** Opening LISTED RECORDS block **
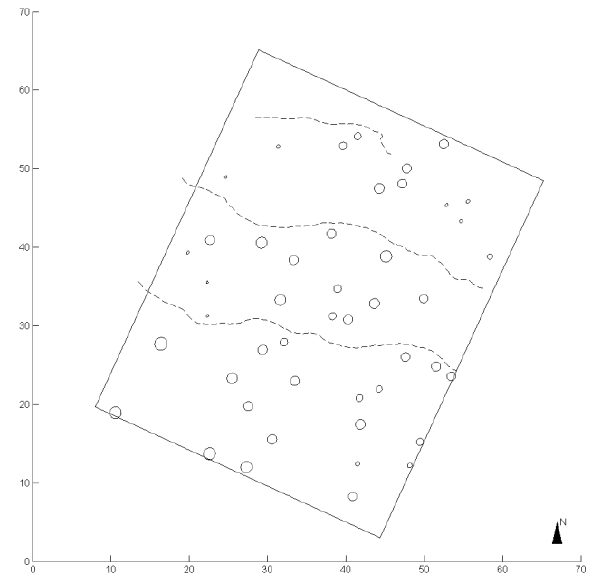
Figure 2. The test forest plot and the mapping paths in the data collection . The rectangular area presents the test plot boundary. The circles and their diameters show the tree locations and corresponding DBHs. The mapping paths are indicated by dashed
** Closing LISTED RECORDS block **
** Opening LISTED RECORDS block **
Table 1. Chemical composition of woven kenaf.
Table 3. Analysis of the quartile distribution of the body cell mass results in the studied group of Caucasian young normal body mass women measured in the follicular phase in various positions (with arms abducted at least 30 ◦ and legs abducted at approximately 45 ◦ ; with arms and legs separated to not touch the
** Closing LISTED RECORDS block **
● **HOW TO COMPLETE THIS TASK**:
From the listing above, return the lines starting at the one with "Table 1. Chemical composition of woven kenaf." and ending at the one with "Table 3. Analysis", both kept, exactly as they appear and nothing more.

● **RESULT**:
Table 1. Chemical composition of woven kenaf.
Table 3. Analysis of the quartile distribution of the body cell mass results in the studied group of Caucasian young normal body mass women measured in the follicular phase in various positions (with arms abducted at least 30 ◦ and legs abducted at approximately 45 ◦ ; with arms and legs separated to not touch the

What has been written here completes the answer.